En tout cas, les filles et les garçons sont également satisfaits des POW, avec une moyenne de 3/5. La plupart des filles pensent qu’il faudrait plus de soirées inter-écoles (signe d’une réussite de la soirée HEC-ESCP-ENSAE de l’hiver dernier), mais les garçons trouvent surtout qu’il faudrait plus de soirées ouvertes aux extés. Mais globalement, tous se sentent bien en Kfet.

En ce qui concerne l’alcool, les garçons se trouvent moins raisonnables que les filles. Ils sont 57% à trouver que leur consommation est excessive, contre 40% de filles. Inversement, 35% de filles se trouvent raisonnables ou très raisonnables, contre 17% de garçons seulement. Cela se voit dans le nombre de verres d’alcool consommés par soirée : les filles s’en tiennent à moins de 6 verres pour 70% d’entre elles, tandis que presque 70% des garçons en consomment plus de 7. Ajoutons à cela le fait que les garçons sortent plus souvent que les filles, et on voit que les garçons consomment considérablement plus d’alcool que les filles à HEC. En tout cas, tous s’accordent à dire que l’alcool est un facteur d’intégration important à HEC. D’ailleurs, beaucoup plus de garçons ‘cèdent’ à l’injonction à boire : 44% de filles disent ressentir cette pression mais ne pas y céder, contre seulement 22% de garçons. Ces derniers sont d’ailleurs plus enclins à être à l’origine de ces injonctions : 16% des garçons contre 6% des filles.

Enfin, « Smoke weed every day » dit un jour un sage. Si cette prophétie s’accomplit à HEC, c’est surtout chez les garçons : 42% sont des consommateurs de cannabis contre 27% de filles, et ce déséquilibre se voit aussi dans la consommation des autres drogues (11% contre 3%).

4. Corrélations avec la préférence pour le Wunder ou le Zinc

L’analyse de l’ensemble du sondage au regard des réponses à la question 14, « Wunder, Zinc ou mon lit », permet de dégager trois profils d’étudiants concernant la vie nocturne à HEC.

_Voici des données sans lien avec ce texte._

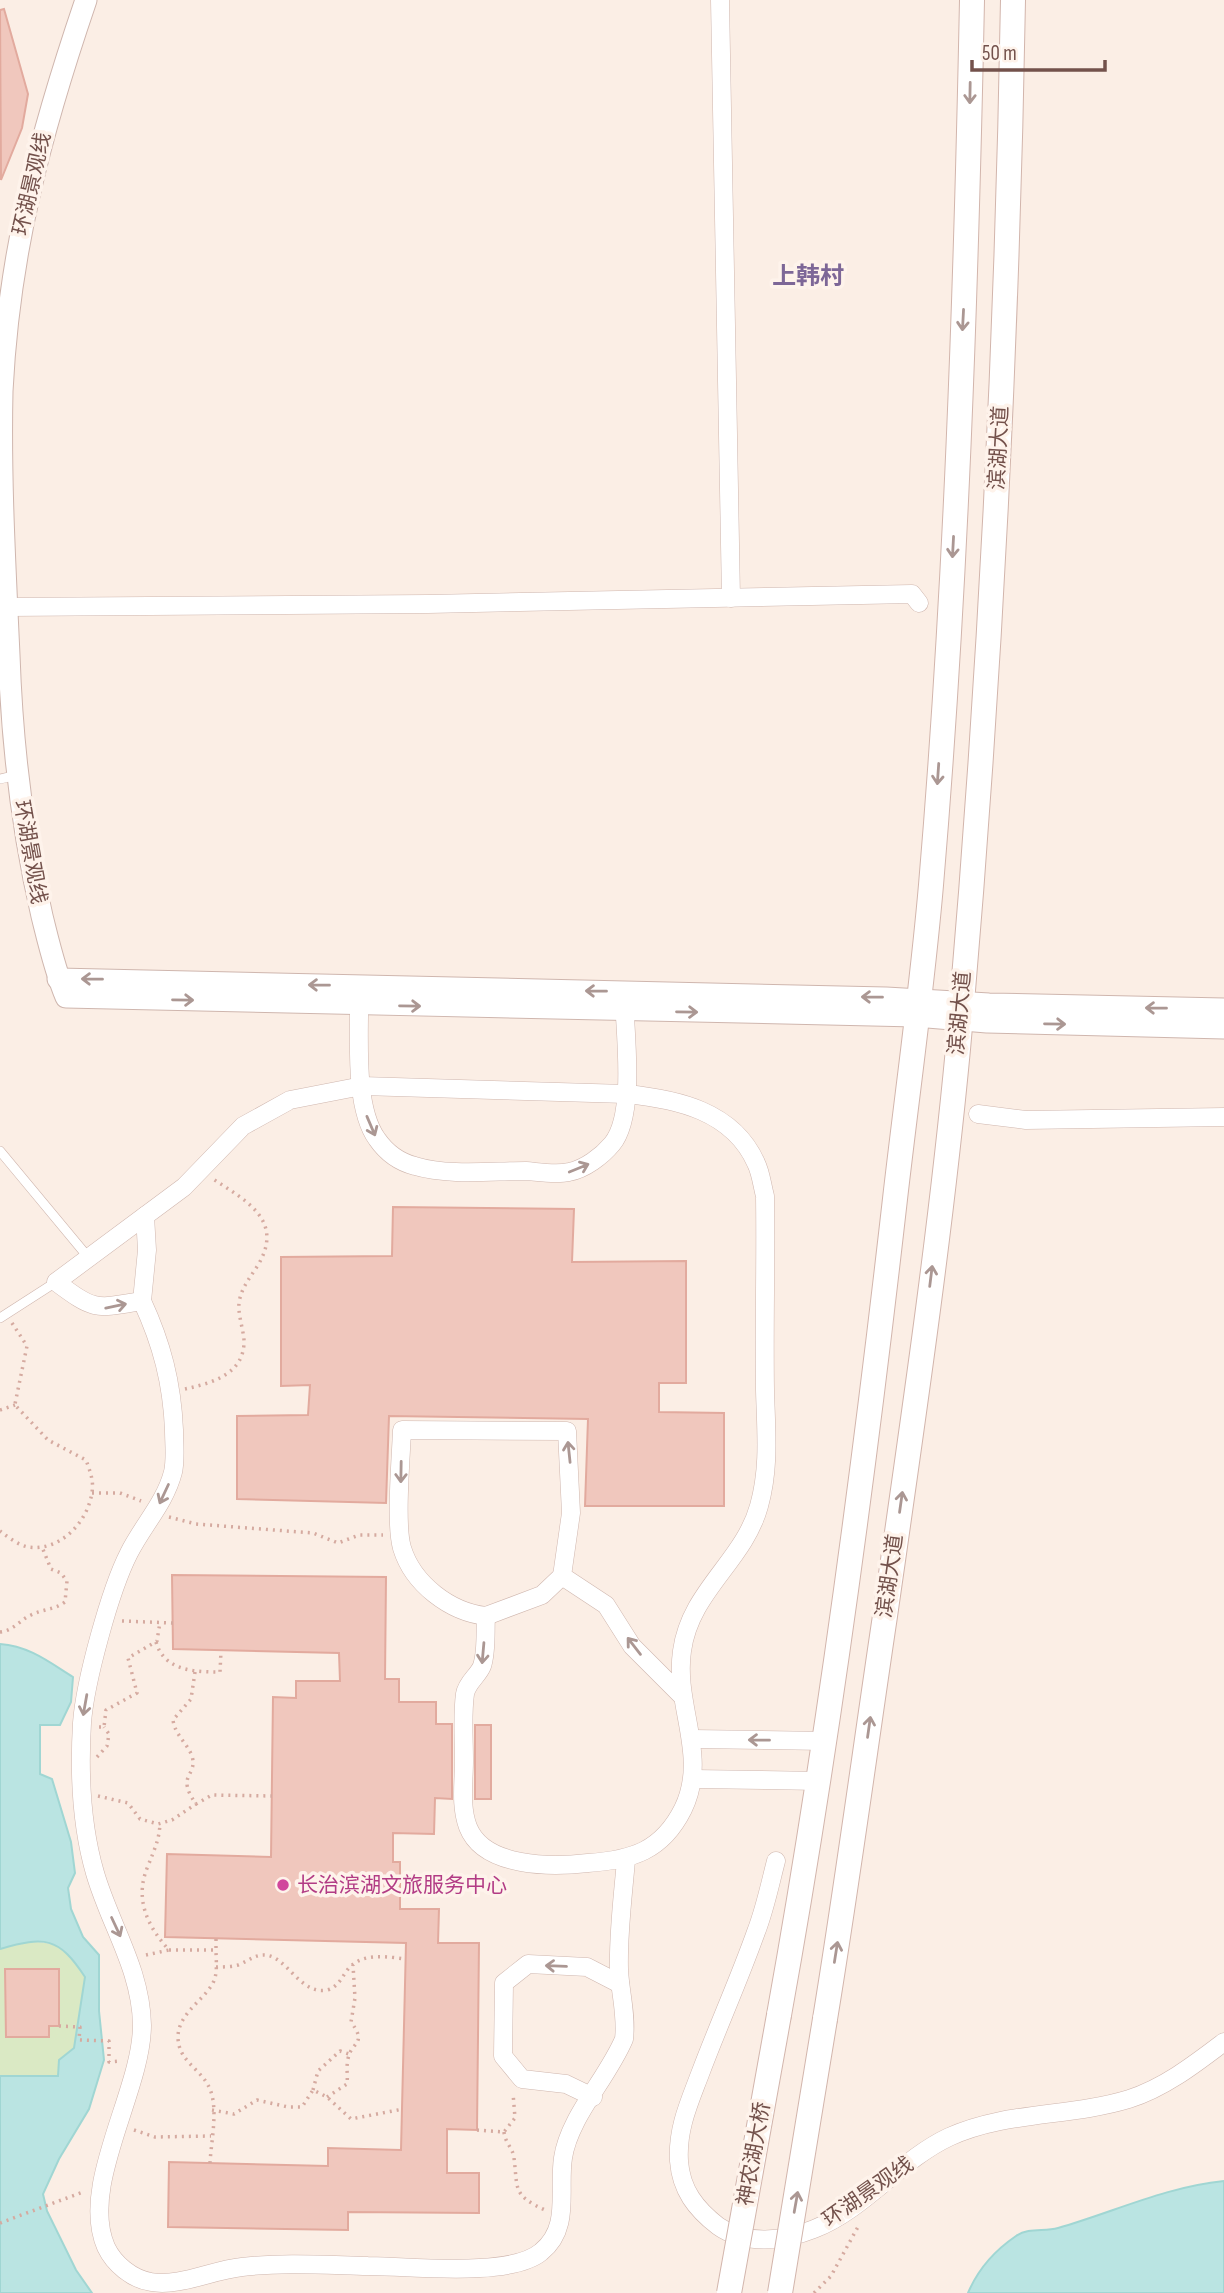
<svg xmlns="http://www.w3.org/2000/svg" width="1224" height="2293" font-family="'Sofia Sans Condensed','Noto Sans SC',sans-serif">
  <rect width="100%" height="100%" fill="#fbeee5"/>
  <path fill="#dae9c4" d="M27,1942C62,1942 67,1949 85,1977L74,2048L59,2060L58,2076H0V1949Z"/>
  <g fill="#bae4e2" stroke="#a0d6d3" stroke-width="2">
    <path d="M0,1644C29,1646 49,1662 73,1677L71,1702L60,1725H40V1774L52,1779L71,1842L75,1873L68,1888L71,1909L83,1937L99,1955V2011L104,2060L89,2109L59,2159L43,2194L47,2211L76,2270L92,2293H0V2076H58L59,2060L74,2048L85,1977C59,1937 45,1936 0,1949Z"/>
    <path d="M1224,2181V2293H968C978,2269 994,2251 1016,2236C1029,2227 1044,2232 1058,2228C1114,2212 1165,2187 1224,2181Z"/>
  </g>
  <g fill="#f0c7bd" stroke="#e2aa9e" stroke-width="2">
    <polygon points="4,9 28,94 22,128 1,180 0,10"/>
    <polygon points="393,1207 574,1209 572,1262 686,1261 686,1383 659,1383 659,1412 724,1413 724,1506 585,1506 588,1419 389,1416 386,1503 237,1499 237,1416 308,1415 310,1385 281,1386 281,1257 392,1256"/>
    <polygon points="172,1575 386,1577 385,1679 399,1679 399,1702 436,1702 436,1724 452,1724 452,1799 435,1798 434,1834 393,1833 393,1862 400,1862 400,1909 439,1909 438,1943 479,1943 477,2130 447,2129 447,2173 479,2173 479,2213 348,2212 348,2230 168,2227 169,2162 328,2166 328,2148 401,2150 406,1943 165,1937 167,1854 271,1857 273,1697 296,1698 296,1681 340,1681 339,1653 173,1649"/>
    <rect x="475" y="1725" width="16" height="74"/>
    <polygon points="5,1969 59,1969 59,2026 49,2026 49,2037 6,2037"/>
  </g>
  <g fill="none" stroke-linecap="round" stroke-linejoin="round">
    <defs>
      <g id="service">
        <polyline points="0,779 17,775"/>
        <polyline points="0,1151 88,1257"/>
        <polyline points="0,1318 56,1282"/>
      </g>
      <g id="minor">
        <polyline points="720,0 731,598"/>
        <polyline points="6,607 428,604 912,594 919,603"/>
        <path d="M359,993C360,1033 353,1106 377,1139C386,1152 399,1162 415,1166C448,1176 491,1171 526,1171C539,1172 556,1175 569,1172C585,1169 602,1156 612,1144C636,1115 625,1034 624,997"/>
        <polyline points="978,1114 1026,1120 1224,1117"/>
        <polyline points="142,1301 147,1250 145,1216"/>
        <polyline points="486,1616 542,1595 562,1576"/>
        <polyline points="692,1739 826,1741"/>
        <polyline points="693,1779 820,1781"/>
        <path d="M626,1860C623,1896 618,1933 619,1969C620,1993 627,2015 624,2039C607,2079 569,2117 563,2158C558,2191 571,2228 541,2252C510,2278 409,2266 368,2266C326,2265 283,2262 242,2267C212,2270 180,2287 151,2282C132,2279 114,2264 106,2247C79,2185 142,2091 142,2025C141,1969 110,1925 95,1873C81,1825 79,1773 82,1723C85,1682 110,1590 129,1553C143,1525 165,1503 173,1472C176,1459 174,1444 174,1430C172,1383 162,1344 142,1301C95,1309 95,1311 56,1282L184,1187L243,1126L290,1100L362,1086L626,1094C677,1099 733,1111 756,1163C761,1173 762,1185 765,1196C766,1260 764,1325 765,1390C766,1430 770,1467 759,1506C744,1561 690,1591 682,1651C674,1706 709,1756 683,1809C662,1851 632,1860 588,1863C552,1867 484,1868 468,1827C460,1806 464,1782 464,1761C464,1739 462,1715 465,1694C467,1682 478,1676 482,1666C487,1651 485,1631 486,1616C450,1612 413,1584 402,1548C395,1524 401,1458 402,1430L567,1431L571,1513L562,1576L606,1605L632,1646L681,1695"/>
        <path d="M776,1861C770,1884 765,1909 756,1932C739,1980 718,2026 700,2074C689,2103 677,2129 679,2161C681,2190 696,2209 718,2226C746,2246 784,2241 814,2229C865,2209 900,2160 949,2137C1006,2111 1070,2117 1129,2099C1164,2088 1195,2064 1224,2042"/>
        <polyline points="593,2097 566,2084 522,2079 503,2056 504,1983 528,1964 587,1967 620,1984"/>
      </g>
      <g id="tertiary">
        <path d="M86,0C41,132 9,250 2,391C0,479 5,567 9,655C12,743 22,830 42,916C49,944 55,971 66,997L916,1016L987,1022L1224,1028"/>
        <polyline points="58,979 886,998 989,1004 1224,1009"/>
      </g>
      <g id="secondary">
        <path d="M779,2015C828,1744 864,1472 895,1199C907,1094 922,990 931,885C956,591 966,295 972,0"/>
        <path d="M825,2019C847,1885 865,1750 885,1616C912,1427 940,1239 958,1049C989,700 1007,350 1013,0"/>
      </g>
    </defs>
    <use href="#service" stroke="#cfb6ae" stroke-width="10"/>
    <use href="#minor" stroke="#cfb6ae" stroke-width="19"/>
    <use href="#tertiary" stroke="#cfb6ae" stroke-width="23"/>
    <use href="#secondary" stroke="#d2b5ac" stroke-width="26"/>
    <g stroke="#d5aaa0" stroke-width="3.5" stroke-dasharray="2 5" stroke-linecap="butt">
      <polyline points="12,1323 27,1346 15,1404"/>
      <path d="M185,1389C212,1383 245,1374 244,1340C243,1328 238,1315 239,1303C241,1288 250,1278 258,1265C285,1220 245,1200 213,1179"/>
      <polyline points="0,1410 15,1405"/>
      <polyline points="92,1493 120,1493 141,1501"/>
      <polyline points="169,1517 196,1524 313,1533 338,1543 359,1535 383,1535"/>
      <path d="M0,1531C8,1537 18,1545 28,1547C60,1552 88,1522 92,1492C94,1481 90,1471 86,1460L48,1440L15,1405"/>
      <polyline points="122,1621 173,1623"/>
      <path d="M0,1632C13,1631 20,1620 31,1615C43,1609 54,1610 65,1602L67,1581L61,1573L51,1569L42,1547"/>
      <path d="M156,1642C164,1671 195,1672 220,1672L221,1651"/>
      <path d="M195,1672L191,1699L173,1720C175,1735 187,1743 192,1756C198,1777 175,1774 196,1804L212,1795L272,1796"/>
      <polyline points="99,1727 104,1727 106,1710 137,1693 128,1658 157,1641 160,1622"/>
      <polyline points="97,1757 107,1746 109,1734 104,1727"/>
      <polyline points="98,1796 128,1803 140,1819 158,1824 172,1820 196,1804"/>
      <polyline points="169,1950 216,1950 216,1939"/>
      <path d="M146,1955L169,1950C147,1926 134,1898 148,1866C154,1850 159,1841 160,1824"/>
      <path d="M216,1967C223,1967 231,1967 238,1965C251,1960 258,1951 273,1957C290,1965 304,1995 327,1990C339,1987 342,1976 349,1968C363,1952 388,1957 406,1959"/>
      <polyline points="59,2026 80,2027 79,2040 109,2041 109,2062 121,2061"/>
      <polyline points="313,2090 318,2071 340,2051 349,2054"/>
      <path d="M327,2097L347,2084C348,2076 346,2067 348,2059C351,2041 368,2045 351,2022L355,1998L353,1965"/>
      <polyline points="212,2110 234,2114 257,2100 288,2107 302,2107 313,2090 327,2097 351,2119 403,2109"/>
      <polyline points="134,2130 155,2137 211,2136"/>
      <polyline points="477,2130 504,2132 515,2118 513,2093"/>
      <path d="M504,2132C505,2143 513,2148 514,2158C518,2189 512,2195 545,2210"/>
      <path d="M210,2163C211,2142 219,2107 209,2087C200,2068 178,2061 178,2037C178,2014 203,2001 213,1983C218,1973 216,1961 216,1950"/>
      <polyline points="0,2223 83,2192"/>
      <polyline points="814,2293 831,2276 859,2225"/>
    </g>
    <use href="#service" stroke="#fff" stroke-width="9"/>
    <use href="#minor" stroke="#fff" stroke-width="18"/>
    <use href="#tertiary" stroke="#fff" stroke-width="21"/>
    <use href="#secondary" stroke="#fff" stroke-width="24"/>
    <defs>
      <g id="secondary-bridge">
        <polyline points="729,2293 779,2015"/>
        <polyline points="780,2293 825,2019"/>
      </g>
    </defs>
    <use href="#secondary-bridge" stroke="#d2b5ac" stroke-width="26" stroke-linecap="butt"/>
    <use href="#secondary-bridge" stroke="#fff" stroke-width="24"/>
  </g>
  <defs><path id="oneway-shaft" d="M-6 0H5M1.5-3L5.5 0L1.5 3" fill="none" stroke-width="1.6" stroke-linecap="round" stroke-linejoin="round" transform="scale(1.75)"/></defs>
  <g stroke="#ab9793">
    <use href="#oneway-shaft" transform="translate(970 93) rotate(91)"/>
    <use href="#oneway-shaft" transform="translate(963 320) rotate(93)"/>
    <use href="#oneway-shaft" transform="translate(953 547) rotate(93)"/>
    <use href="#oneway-shaft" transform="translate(938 774) rotate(94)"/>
    <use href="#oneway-shaft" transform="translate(92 979) rotate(-179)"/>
    <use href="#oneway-shaft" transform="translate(319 985) rotate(-179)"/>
    <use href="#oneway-shaft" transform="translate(596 991) rotate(-179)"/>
    <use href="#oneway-shaft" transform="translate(872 997) rotate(-179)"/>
    <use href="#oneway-shaft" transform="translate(183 1000) rotate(1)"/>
    <use href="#oneway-shaft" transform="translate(410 1006) rotate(1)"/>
    <use href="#oneway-shaft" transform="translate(1156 1008) rotate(-179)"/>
    <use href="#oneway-shaft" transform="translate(687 1012) rotate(1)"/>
    <use href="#oneway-shaft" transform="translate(1055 1024) rotate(1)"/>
    <use href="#oneway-shaft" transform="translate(371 1126) rotate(67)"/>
    <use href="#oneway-shaft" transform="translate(579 1168) rotate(-22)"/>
    <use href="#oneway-shaft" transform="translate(931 1276) rotate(-83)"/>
    <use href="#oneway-shaft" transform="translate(116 1306) rotate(-12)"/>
    <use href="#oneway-shaft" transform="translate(569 1452) rotate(-96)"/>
    <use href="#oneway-shaft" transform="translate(401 1472) rotate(91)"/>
    <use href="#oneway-shaft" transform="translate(164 1494) rotate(115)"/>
    <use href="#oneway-shaft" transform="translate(901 1502) rotate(-82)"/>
    <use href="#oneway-shaft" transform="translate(634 1646) rotate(-128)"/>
    <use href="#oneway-shaft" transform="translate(483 1653) rotate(95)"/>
    <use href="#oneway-shaft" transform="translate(85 1705) rotate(100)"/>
    <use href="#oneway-shaft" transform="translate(869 1727) rotate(-82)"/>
    <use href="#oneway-shaft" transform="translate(759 1740) rotate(-179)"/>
    <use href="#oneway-shaft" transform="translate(116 1927) rotate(65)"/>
    <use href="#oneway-shaft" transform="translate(836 1952) rotate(-81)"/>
    <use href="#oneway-shaft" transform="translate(556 1966) rotate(-178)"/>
    <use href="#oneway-shaft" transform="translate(796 2202) rotate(-80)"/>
  </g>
  <circle fill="#d1479c" stroke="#fef3eb" stroke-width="2.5" cx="283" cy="1885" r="7"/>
  <g text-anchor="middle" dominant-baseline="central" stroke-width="7" stroke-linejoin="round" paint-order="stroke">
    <g font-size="21" fill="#73514b" stroke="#fef3eb">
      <text transform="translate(32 184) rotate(-77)">环湖景观线</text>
      <text transform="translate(999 448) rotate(-87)">滨湖大道</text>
      <text transform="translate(30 852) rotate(80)">环湖景观线</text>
      <text transform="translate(960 1013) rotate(-85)">滨湖大道</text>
      <text transform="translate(890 1576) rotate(-82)">滨湖大道</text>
      <text transform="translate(754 2154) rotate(-80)">神农湖大桥</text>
      <text transform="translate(868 2192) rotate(-35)">环湖景观线</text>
    </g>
    <g font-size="21" fill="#b23c85" stroke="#fef3eb" text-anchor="start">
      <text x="297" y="1885">长治滨湖文旅服务中心</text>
    </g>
    <g font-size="24" font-weight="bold" fill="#7d6797" stroke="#fef3eb">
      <text x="808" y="276">上韩村</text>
    </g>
  </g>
  <path d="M972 60v10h133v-10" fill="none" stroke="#73514b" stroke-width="3.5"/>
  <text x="982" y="60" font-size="21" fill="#73514b" stroke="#fef3eb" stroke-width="5" paint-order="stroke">50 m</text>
</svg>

Tout d’abord, les 20% ayant répondu « Mon Lit » (autant de filles que de garçons) se distinguent par leur déception globale concernant la vie nocturne sur le campus. S’ils ne sortent qu’en moyenne 1,3 fois par semaine, et ne vont en Pow qu’1,6 fois par mois (soit 1 sortie hebdomadaire et un Pow de moins que la moyenne HEC), c’est en priorité car ils sont désabusés du format actuel de nos Jeudi soirs. Ils n’accordent pas la moyenne à l’ambiance d’un POW (2,4 contre 3,1 selon l’avis général), se tapent du thème à 62%, et répondent n’être attirés qu’à chaque fois moins de la moyenne HEC par tous les aspects de la Kfet que nous avions listé. A l’exception d’un seul, la bouffe. Ainsi, celui ayant répondu le L (le lit), à défaut de manger les lèvres de partenaires (52% de non-initiés, contre 28% chez ses collègues préférant le Z ou le W), se rabat sur un buffet d’un autre type.

Assez logiquement, on constate que les amateurs de leur oreiller jugent leur consommation d’alcool tout à fait raisonnable (2,3 de moyenne), boivent bien moins en soirées que le reste (15% d’abstèmes) et on même refusé à 43% une injonction à se la coller (contre 32% de moyenne à Jouy). Ils sont également les moins enclins à fumer (75% de poumons sains) et à faire usage récréatif de trucs qu’on ne trouve pas dans les cours de récré. Ils désapprouvent par ailleurs le « pôle salade » à 35%, contre 23% en moyenne. Plus bosseurs (ou le cerveau moins endommagé peut-être), le GPA moyen des habitués des L est le plus élevé, à 3,22.  A la lecture des résultats, il semble indéniablement que les partisans du lit aient une conception bien différente du fun nocturne que leur camarades. C’est d’autant plus triste que ce clivage concerne un aspect central de la vie sur le campus..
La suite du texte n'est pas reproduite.